Project NameElementary School Vřesovice - Reconstruction of Baroque Rectory
Posted inPublic facilities
Project TeamJiří Markevič (Public Atelier), Jaroslav Sedlák (FUUZE)
|Project Name||Elementary School Vřesovice - Reconstruction of Baroque Rectory||Posted in||Public facilities||Location||
|Project Team||Jiří Markevič (Public Atelier), Jaroslav Sedlák (FUUZE)||Area (sqm)||950||Completed||2019|
A few years back, the kindergarten and elementary school of the small municipality of Vřesovice in the Czech Republic moved into the town’s former rectory, a majestic baroque complex recognized as a national cultural monument. When there was a need to reconstruct some parts of the centuries-old building and add an extension later on, Czech architecture practices Public Atelier and Studio FUUZE saw an opportunity not just to expand the school’s capacity, restore the rapidly decaying roof trusses and rectify the unsatisfactory state of its inner courtyard as the brief demanded, but also to engage with the building’s architectural heritage and establish a playful dialogue between past and present.
The fact that the historic complex consists of several buildings built in different eras and for different purposes resulted in a poorly configured circulation layout so the concept of interconnection became the starting point of the reconstruction. By connecting the various buildings, the architectural intervention not only allows the primary school and day care centre’s students and staff to conveniently and freely move across the grounds to make use of all the facilities, both existing and new, but also highlights its historic value as a complex. To do so, numerous passageways have been restored and new ones have been constructed ensuring for free movement in both practical and symbolic terms.

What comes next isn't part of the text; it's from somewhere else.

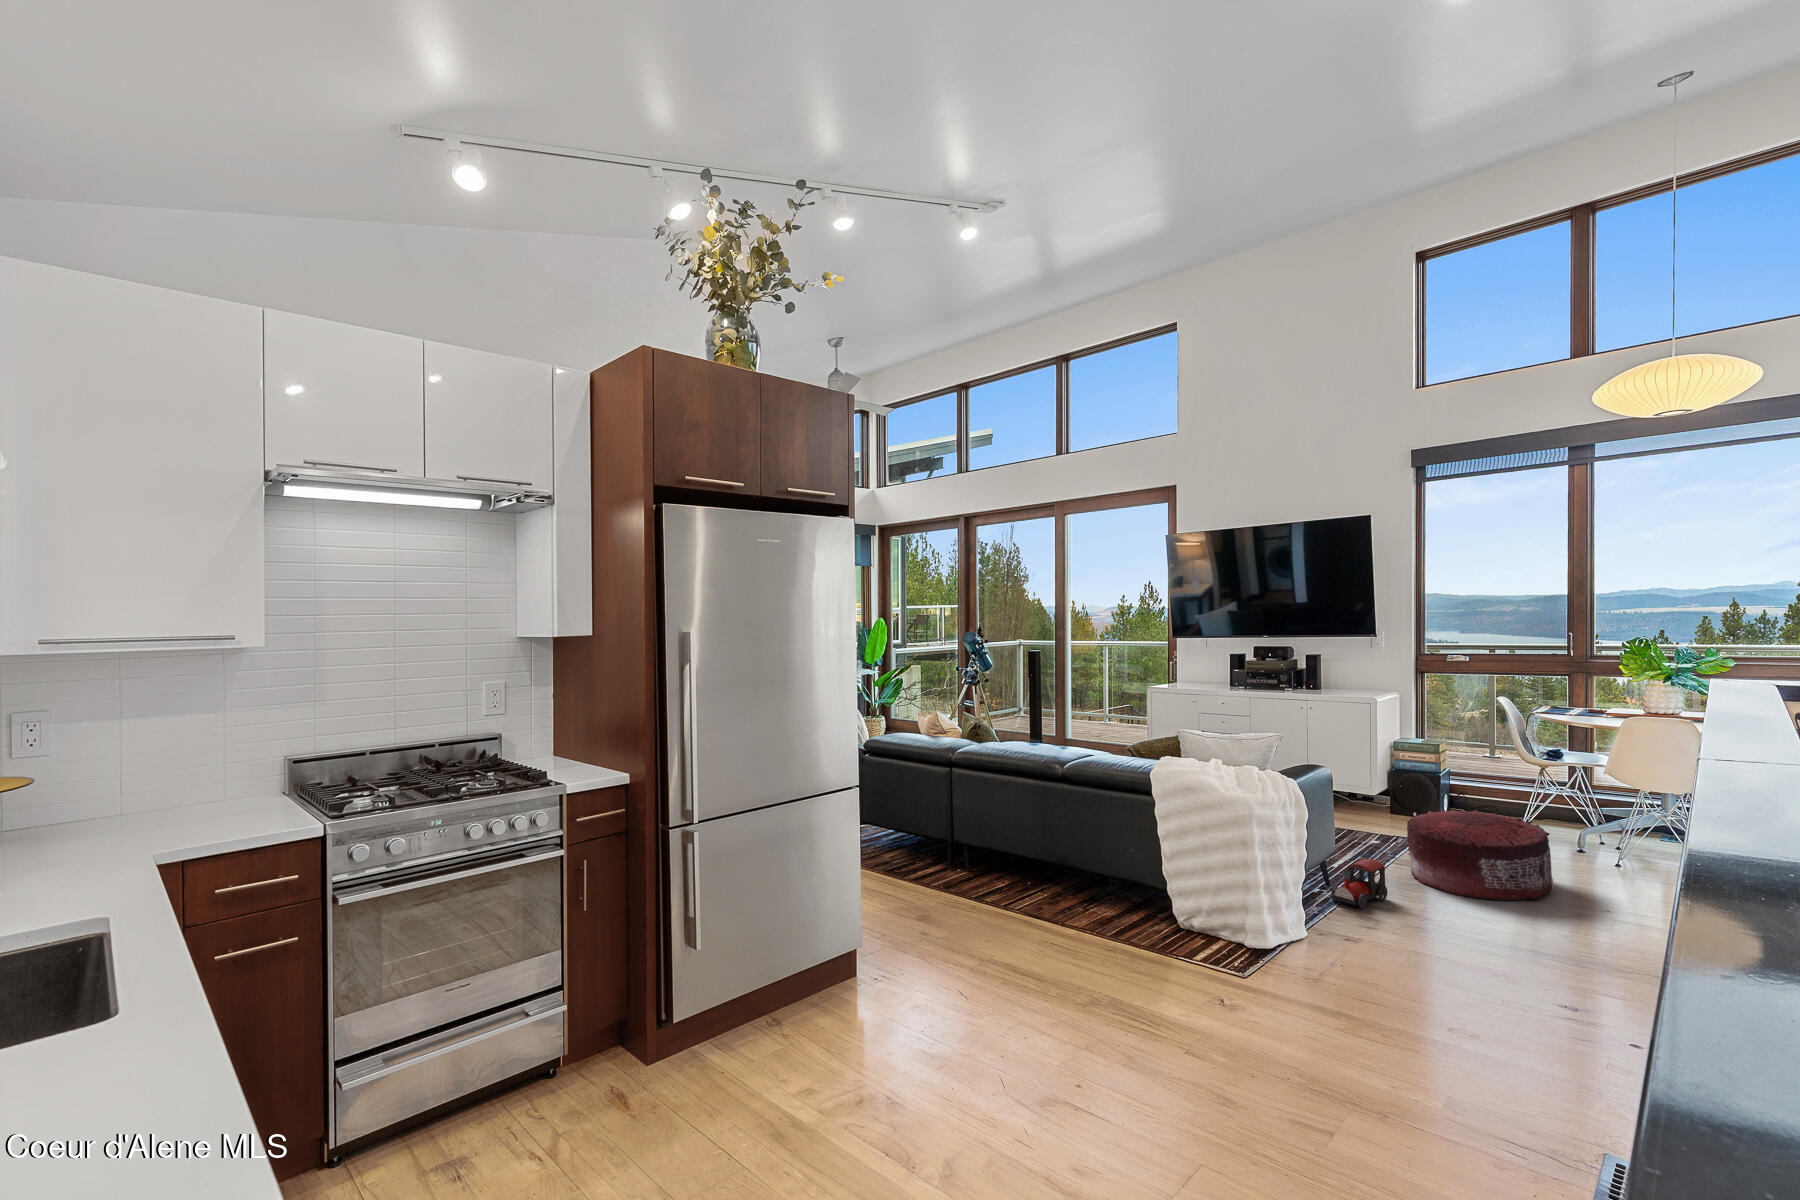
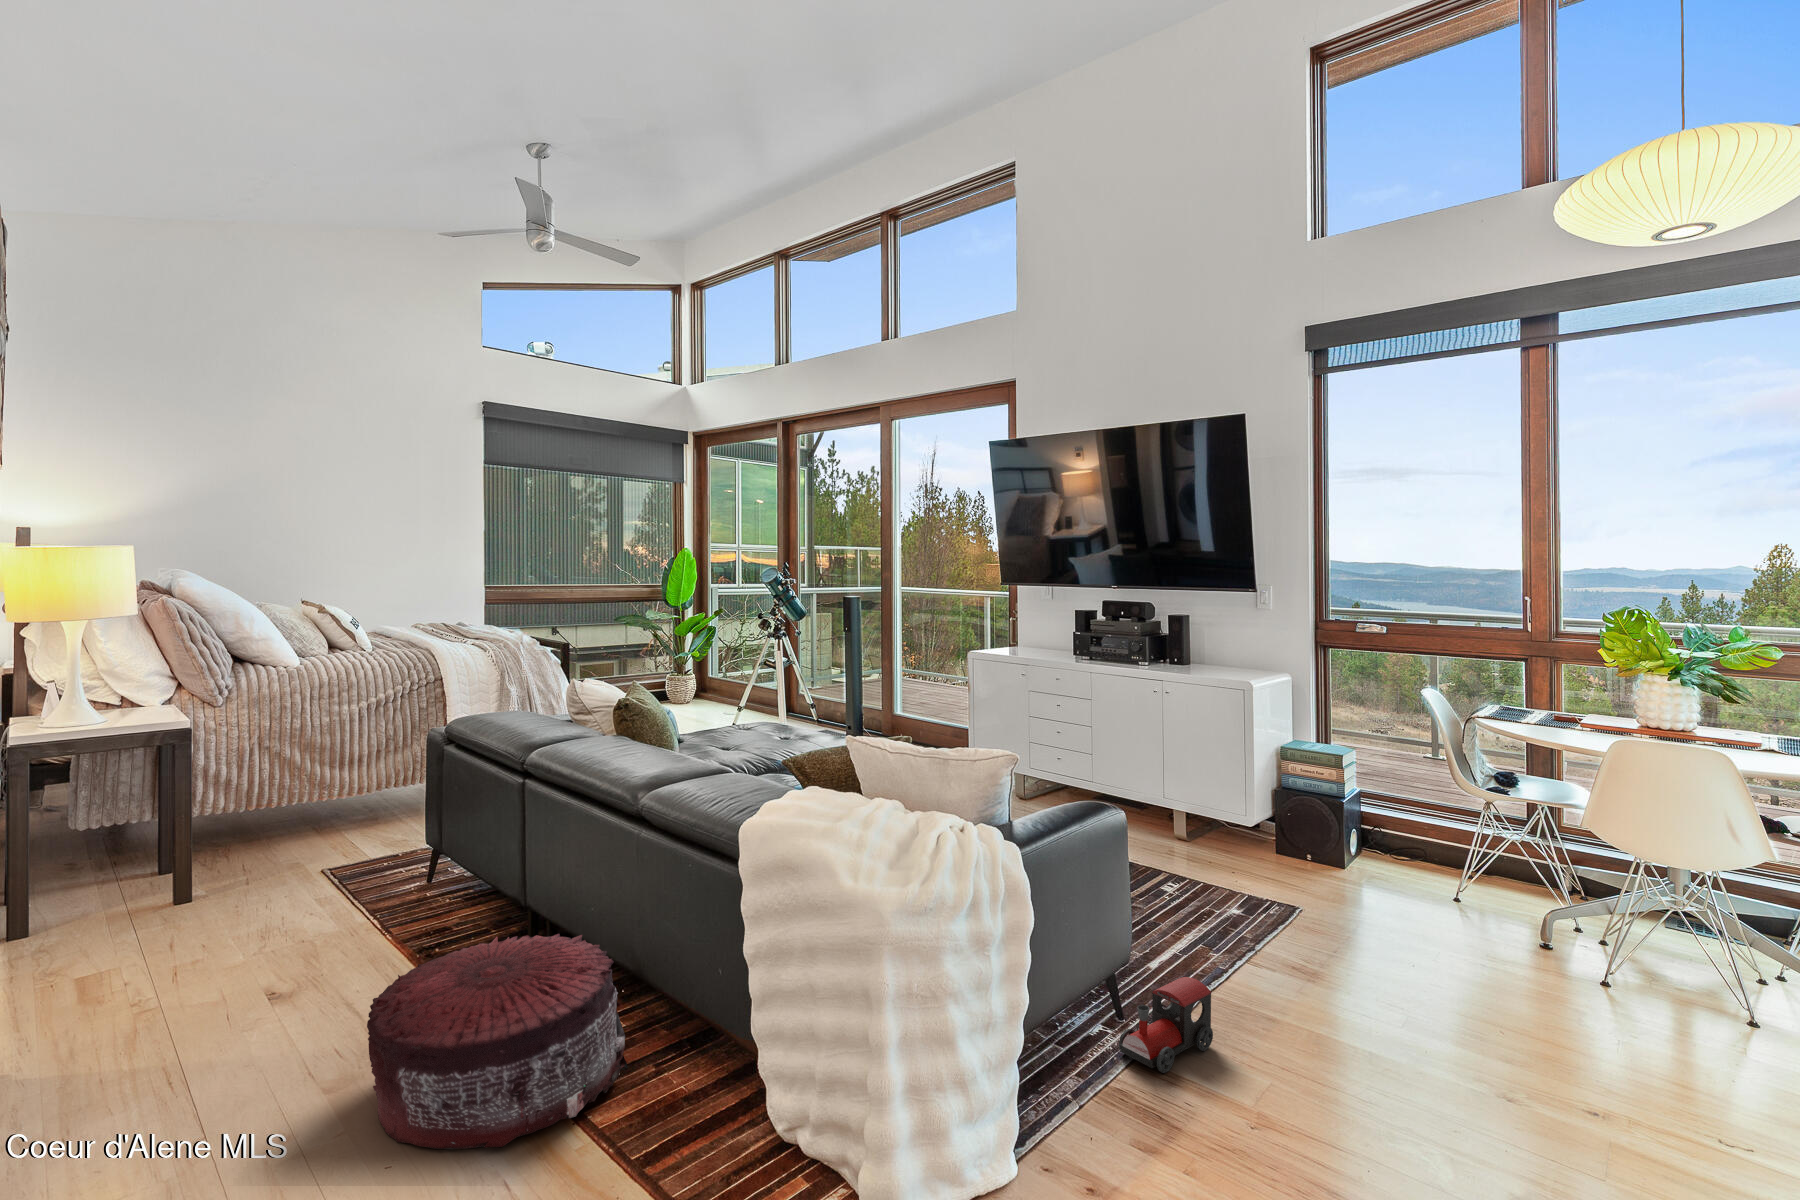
pouf: present [1407,810,1554,900] -> present [367,934,627,1149]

Rather than appropriating the historic architecture in order to integrate the new construction into the existing building fabric, the architects have chosen instead to differentiate the new from the old through the bold use of colour and form. Using a vibrant palette of primary colours and a geometric language of cubic forms, the new additions pop out against the arched loggias, limestone facades and gable roofs. The use of colour is a welcomed gesture in a school environment, creating a jovial ambience and even allowing children to choose their favourite colour.
Featuring two classrooms that open out onto a grassy courtyard with views of the Church of St. Peter and Paul, and two additional classrooms for vocational training housed in the refurbished attic, the new facilities that the team designed are characterised by a neutral colour palette which, in contrast to the colourful exterior, ensure that students aren’t easily distracted. That’s not to say that the interiors are bland, on the contrary, the circulation spaces in the newly built sections are swathed in colour matching their exterior while the attic spaces are marked by an impressive Baroque roof structure which has been meticulously refurbished. In combination with expanded capacity and improved circulation, the latest restoration project has given the Baroque complex a new life but more importantly has made school a much more fun experience for the children.